Within the data below, count the lines that include "always" and give only the count.

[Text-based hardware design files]
Segment Open
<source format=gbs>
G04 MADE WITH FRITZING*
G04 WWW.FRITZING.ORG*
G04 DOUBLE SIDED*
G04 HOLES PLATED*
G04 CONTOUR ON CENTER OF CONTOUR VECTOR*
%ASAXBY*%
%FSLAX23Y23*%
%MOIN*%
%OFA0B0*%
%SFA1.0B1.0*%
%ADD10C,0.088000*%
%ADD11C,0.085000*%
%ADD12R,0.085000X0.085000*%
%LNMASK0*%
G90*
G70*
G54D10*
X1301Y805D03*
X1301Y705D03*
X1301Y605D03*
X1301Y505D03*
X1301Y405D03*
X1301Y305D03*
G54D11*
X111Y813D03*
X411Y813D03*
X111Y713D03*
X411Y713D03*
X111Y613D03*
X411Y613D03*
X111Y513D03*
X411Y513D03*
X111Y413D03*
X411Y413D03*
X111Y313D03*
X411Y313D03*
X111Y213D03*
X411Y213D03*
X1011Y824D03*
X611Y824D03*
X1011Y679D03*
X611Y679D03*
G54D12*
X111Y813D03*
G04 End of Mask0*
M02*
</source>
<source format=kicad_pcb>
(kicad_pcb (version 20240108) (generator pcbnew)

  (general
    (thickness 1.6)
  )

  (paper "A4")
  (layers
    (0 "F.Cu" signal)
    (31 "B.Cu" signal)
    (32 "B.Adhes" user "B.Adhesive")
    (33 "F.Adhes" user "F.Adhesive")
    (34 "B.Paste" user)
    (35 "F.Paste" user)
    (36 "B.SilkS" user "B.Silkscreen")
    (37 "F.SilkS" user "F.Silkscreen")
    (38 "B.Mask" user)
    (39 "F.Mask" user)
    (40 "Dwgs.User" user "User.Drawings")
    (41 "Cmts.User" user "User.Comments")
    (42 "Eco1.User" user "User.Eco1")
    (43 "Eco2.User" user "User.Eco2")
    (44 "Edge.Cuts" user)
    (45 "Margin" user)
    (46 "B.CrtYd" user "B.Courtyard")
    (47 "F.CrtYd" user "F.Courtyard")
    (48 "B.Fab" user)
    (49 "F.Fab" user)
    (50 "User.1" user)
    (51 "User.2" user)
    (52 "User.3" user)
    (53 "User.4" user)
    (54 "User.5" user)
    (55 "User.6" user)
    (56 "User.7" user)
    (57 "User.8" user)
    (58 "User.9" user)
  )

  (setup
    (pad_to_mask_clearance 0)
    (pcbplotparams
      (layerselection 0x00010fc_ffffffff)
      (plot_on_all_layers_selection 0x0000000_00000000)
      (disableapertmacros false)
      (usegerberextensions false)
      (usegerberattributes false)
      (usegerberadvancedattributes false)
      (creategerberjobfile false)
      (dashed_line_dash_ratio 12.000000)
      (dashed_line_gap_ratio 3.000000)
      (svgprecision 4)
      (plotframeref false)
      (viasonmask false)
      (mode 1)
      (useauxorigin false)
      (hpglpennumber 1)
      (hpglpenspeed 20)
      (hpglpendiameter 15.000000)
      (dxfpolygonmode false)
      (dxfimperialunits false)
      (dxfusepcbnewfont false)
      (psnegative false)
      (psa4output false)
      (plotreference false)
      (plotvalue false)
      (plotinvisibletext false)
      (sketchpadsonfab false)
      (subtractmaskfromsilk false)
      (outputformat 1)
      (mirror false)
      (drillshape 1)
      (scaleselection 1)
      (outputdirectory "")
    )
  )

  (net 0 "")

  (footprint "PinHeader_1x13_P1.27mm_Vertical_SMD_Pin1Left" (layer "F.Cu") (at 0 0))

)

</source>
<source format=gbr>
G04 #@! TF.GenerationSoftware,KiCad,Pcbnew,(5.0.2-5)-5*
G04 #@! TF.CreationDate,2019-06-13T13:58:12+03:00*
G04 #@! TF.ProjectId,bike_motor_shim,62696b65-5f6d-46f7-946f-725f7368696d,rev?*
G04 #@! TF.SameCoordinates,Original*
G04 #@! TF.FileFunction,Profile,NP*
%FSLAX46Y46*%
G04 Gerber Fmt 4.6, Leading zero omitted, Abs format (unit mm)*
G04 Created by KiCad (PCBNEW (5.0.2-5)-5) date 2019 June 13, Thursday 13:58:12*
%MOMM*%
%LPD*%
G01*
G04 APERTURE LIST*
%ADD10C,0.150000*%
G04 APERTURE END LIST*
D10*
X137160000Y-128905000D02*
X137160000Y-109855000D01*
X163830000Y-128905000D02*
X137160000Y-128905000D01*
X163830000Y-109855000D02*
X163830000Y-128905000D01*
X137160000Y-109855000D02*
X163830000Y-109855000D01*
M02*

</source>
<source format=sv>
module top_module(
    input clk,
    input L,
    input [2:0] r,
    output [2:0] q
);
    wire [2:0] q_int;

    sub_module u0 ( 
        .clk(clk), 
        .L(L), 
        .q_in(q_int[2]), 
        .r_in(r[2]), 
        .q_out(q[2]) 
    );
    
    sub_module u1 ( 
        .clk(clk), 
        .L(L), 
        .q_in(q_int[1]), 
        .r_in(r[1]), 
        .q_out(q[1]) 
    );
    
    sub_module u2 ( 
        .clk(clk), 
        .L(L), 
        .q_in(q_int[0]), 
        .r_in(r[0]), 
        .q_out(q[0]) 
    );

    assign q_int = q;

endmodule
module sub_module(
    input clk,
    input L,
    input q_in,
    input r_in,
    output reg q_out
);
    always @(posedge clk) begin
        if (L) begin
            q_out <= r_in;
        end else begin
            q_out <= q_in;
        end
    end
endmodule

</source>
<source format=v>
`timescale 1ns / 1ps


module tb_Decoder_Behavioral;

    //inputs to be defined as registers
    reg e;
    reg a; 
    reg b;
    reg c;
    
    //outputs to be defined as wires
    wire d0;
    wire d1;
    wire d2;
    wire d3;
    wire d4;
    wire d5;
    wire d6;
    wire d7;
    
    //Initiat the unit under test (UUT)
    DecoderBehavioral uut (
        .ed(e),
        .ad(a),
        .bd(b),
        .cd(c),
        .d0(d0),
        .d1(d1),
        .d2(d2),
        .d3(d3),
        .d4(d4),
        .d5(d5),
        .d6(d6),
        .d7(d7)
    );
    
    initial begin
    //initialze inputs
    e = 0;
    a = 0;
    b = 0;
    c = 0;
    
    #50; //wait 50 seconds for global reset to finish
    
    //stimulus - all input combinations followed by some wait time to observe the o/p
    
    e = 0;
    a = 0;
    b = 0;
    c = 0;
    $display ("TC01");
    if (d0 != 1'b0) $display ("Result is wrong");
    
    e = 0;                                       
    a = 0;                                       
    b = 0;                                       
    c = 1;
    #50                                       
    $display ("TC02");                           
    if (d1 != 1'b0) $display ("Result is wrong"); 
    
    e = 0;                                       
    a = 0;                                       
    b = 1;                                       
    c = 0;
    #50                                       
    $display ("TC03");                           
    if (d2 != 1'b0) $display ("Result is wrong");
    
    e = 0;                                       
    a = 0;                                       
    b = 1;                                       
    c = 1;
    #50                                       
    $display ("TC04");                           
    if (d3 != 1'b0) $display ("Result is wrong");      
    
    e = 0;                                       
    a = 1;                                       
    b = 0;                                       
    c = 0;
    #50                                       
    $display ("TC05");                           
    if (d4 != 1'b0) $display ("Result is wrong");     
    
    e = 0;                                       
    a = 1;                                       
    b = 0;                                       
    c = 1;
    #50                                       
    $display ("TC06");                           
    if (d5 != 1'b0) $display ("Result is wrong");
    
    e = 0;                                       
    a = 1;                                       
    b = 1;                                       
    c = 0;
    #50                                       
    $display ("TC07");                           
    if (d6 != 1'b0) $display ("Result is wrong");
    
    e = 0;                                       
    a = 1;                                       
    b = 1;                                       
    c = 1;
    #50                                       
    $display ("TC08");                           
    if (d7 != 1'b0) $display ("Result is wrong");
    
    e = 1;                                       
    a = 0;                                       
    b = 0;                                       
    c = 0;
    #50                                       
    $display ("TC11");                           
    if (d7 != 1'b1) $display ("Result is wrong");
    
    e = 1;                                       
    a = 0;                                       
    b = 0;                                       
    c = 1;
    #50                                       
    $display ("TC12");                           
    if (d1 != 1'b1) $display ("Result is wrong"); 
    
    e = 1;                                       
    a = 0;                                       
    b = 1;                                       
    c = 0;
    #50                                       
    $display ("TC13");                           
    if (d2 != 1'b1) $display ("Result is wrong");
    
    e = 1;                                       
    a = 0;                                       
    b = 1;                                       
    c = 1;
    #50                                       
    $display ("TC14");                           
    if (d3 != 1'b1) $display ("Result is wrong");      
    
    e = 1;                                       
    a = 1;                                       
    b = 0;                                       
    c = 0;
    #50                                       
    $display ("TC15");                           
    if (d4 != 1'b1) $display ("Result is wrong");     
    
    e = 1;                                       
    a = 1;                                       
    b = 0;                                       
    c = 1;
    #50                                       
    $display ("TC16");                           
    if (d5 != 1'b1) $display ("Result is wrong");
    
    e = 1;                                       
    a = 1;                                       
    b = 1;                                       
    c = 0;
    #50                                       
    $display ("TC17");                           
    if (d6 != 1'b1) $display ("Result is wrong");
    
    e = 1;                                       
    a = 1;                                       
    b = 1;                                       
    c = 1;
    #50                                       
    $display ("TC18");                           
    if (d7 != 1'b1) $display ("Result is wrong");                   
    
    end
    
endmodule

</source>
Segment Closed
Segment Open
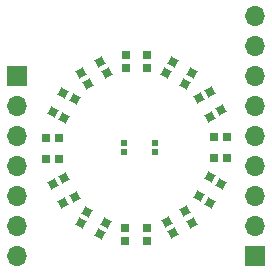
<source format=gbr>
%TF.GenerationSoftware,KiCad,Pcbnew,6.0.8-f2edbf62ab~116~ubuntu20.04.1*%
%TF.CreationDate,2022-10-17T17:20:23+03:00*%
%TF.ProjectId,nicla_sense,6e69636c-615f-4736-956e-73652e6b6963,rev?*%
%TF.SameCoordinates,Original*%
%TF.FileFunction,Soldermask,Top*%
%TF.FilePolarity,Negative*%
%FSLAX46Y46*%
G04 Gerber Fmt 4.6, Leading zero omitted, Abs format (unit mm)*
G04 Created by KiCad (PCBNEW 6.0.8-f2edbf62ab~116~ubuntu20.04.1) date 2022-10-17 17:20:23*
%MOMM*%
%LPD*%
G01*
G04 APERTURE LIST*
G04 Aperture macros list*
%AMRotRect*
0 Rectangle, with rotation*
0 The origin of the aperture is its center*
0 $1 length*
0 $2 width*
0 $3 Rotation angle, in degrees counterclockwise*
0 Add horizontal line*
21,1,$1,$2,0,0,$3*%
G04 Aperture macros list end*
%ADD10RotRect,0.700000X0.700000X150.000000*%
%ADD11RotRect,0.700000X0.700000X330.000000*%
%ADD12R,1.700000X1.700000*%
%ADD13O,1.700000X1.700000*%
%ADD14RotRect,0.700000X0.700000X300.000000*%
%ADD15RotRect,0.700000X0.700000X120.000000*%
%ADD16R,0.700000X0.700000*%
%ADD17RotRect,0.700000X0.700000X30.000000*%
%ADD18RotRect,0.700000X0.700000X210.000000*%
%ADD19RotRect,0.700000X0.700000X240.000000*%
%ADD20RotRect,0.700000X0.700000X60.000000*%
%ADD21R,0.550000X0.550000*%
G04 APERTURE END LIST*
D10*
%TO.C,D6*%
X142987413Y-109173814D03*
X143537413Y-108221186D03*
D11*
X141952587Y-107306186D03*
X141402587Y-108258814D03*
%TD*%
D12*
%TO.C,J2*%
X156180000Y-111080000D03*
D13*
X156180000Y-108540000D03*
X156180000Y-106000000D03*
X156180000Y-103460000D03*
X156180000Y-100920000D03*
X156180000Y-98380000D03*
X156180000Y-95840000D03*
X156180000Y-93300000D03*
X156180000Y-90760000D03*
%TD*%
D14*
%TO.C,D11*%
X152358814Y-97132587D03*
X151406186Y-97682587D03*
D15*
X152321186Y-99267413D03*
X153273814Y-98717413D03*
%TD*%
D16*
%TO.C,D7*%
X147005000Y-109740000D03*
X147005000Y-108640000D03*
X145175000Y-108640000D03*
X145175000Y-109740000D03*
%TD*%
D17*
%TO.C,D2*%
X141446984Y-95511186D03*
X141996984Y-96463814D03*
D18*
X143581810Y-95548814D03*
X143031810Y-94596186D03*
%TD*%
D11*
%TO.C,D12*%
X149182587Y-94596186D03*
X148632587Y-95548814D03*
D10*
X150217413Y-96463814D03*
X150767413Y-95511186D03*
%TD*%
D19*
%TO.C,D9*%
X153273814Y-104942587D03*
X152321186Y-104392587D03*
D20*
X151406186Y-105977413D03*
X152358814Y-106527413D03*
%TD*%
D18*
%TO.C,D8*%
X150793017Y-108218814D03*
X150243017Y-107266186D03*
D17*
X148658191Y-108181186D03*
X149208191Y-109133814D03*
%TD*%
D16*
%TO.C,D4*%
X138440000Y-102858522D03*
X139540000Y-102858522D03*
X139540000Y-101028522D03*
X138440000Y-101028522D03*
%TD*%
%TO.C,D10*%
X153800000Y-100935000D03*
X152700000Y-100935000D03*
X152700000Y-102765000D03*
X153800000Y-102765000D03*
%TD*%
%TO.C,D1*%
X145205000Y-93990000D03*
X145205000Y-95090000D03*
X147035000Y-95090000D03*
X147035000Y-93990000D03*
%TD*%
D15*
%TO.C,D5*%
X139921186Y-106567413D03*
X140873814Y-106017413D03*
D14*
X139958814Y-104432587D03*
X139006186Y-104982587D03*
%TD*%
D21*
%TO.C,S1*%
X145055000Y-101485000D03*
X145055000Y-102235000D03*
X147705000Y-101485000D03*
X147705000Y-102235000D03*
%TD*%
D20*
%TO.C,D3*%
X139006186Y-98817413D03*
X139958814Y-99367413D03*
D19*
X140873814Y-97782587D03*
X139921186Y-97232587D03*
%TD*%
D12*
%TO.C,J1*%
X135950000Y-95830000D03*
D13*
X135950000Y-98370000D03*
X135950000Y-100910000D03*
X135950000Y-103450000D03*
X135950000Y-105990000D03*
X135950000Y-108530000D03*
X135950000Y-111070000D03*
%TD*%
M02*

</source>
Segment Closed
Segment Open
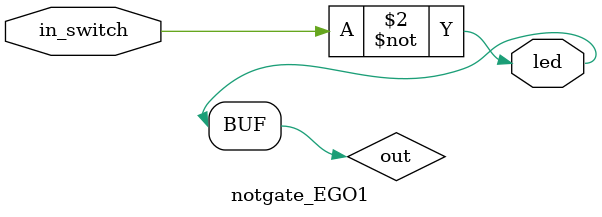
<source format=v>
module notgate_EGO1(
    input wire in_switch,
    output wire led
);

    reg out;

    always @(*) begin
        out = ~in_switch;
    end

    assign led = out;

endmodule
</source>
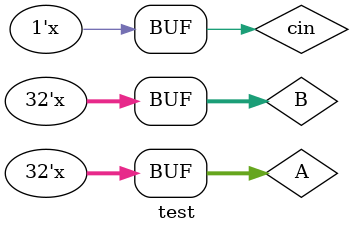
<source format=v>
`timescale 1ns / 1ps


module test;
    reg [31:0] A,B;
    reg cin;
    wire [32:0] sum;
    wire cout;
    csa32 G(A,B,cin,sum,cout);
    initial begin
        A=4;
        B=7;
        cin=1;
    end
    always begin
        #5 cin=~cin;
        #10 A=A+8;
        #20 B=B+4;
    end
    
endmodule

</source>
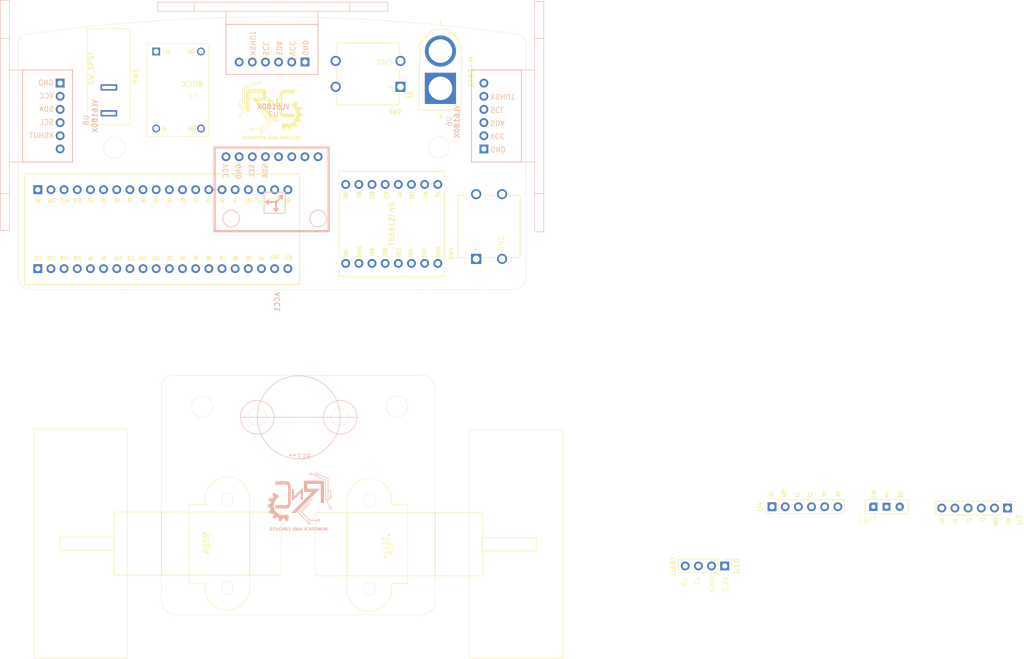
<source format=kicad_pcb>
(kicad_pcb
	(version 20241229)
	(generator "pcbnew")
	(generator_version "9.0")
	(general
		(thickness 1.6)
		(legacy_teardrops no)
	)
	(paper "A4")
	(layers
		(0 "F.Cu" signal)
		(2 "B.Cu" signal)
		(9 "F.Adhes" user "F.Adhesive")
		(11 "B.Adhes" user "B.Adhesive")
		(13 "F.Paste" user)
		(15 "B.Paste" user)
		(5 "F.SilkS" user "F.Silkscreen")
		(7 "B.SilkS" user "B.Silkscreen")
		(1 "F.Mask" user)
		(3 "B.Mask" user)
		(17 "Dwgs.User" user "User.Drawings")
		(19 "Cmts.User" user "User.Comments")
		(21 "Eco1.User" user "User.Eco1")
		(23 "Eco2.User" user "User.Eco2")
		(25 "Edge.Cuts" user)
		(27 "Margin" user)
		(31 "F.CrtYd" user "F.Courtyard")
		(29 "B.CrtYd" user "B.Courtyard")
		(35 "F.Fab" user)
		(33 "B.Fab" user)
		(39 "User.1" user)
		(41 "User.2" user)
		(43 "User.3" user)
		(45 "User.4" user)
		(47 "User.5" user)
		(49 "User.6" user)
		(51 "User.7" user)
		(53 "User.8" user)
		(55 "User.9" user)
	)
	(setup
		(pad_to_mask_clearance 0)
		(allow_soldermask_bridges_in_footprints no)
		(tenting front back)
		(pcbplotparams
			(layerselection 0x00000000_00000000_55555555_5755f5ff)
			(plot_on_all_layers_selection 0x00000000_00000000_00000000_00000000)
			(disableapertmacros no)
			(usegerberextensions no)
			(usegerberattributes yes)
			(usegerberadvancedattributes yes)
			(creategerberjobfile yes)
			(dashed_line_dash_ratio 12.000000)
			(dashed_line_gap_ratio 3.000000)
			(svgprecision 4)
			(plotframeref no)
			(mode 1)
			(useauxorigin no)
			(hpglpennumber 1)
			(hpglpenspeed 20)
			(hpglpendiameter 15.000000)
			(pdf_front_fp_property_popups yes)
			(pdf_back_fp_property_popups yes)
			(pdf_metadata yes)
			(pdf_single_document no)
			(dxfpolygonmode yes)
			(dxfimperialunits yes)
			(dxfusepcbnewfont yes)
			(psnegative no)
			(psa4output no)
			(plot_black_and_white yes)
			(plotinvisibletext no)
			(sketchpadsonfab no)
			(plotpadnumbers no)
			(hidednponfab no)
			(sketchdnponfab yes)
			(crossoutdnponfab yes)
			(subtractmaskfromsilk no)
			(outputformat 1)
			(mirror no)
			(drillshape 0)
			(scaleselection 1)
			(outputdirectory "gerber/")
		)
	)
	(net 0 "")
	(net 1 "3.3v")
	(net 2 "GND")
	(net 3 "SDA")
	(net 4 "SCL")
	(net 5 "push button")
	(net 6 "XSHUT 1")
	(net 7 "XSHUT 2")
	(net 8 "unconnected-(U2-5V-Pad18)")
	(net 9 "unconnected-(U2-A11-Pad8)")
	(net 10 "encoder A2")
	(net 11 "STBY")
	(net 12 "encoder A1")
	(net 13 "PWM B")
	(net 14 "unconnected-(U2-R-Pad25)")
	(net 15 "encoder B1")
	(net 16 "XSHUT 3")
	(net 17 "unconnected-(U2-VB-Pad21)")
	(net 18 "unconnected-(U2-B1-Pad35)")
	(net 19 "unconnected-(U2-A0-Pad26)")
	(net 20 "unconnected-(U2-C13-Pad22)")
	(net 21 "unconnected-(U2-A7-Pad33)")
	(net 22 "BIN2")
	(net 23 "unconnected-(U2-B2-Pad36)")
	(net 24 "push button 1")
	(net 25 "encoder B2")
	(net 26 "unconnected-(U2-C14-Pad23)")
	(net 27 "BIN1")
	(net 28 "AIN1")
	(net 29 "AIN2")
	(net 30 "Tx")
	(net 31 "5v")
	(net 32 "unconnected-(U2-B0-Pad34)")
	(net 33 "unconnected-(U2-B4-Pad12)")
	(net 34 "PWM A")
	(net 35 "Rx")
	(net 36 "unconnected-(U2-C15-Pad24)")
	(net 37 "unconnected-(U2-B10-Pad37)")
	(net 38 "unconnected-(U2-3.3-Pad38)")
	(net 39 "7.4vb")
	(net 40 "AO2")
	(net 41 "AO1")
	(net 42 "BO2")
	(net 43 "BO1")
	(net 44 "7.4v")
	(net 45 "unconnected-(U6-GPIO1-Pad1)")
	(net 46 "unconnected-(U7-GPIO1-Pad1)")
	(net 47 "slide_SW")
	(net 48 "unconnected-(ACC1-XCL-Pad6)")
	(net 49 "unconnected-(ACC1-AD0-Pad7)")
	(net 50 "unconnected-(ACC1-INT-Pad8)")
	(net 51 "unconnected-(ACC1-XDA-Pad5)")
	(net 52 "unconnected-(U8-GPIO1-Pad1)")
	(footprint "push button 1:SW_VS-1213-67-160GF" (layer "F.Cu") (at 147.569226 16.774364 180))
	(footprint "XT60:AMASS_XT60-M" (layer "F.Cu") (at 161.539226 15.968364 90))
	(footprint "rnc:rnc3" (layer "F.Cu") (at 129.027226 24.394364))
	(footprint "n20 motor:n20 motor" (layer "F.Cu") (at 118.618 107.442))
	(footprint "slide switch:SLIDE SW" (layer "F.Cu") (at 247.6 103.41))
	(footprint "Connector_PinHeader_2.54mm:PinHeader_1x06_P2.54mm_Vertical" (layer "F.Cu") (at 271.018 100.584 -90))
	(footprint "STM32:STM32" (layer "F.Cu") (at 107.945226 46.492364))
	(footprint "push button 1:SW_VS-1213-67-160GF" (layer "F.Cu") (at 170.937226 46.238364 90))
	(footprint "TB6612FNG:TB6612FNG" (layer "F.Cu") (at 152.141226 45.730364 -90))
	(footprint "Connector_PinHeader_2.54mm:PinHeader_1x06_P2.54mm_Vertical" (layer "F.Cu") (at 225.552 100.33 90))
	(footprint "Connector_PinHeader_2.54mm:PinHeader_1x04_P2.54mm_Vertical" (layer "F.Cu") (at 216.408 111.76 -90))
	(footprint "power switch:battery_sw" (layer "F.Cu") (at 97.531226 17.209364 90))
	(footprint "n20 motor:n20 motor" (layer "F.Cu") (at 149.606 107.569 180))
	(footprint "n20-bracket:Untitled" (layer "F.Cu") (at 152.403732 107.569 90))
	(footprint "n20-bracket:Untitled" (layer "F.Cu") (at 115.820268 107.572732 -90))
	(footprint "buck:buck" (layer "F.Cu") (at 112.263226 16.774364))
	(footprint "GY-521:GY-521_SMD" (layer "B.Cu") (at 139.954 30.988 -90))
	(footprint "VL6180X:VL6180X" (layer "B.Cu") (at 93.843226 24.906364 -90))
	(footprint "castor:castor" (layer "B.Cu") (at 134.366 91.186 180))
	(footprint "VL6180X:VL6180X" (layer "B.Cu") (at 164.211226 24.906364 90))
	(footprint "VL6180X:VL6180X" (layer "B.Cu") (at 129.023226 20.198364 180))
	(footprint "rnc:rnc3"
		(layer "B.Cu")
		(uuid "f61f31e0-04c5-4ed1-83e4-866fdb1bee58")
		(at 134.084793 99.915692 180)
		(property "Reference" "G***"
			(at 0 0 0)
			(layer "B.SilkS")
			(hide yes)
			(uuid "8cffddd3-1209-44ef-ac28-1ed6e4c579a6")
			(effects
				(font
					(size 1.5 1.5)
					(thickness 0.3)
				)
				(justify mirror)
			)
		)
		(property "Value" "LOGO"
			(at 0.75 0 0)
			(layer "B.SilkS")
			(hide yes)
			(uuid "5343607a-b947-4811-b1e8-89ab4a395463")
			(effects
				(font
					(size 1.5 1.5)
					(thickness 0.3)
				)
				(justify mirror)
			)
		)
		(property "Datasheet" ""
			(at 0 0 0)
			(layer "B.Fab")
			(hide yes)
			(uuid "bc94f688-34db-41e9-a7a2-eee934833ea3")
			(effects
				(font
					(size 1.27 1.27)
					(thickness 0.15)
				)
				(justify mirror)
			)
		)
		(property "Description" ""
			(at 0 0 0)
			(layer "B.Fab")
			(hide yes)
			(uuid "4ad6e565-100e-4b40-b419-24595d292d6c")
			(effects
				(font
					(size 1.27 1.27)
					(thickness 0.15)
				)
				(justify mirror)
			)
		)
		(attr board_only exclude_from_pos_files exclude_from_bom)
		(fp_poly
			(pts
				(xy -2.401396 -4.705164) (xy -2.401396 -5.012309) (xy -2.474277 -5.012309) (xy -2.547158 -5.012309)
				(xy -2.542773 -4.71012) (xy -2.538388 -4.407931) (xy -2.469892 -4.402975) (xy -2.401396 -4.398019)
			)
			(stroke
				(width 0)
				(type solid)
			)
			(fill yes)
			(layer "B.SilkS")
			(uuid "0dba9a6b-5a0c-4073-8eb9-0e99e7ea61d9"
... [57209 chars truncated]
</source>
Segment Closed
▶ RESPONSE AREA:
3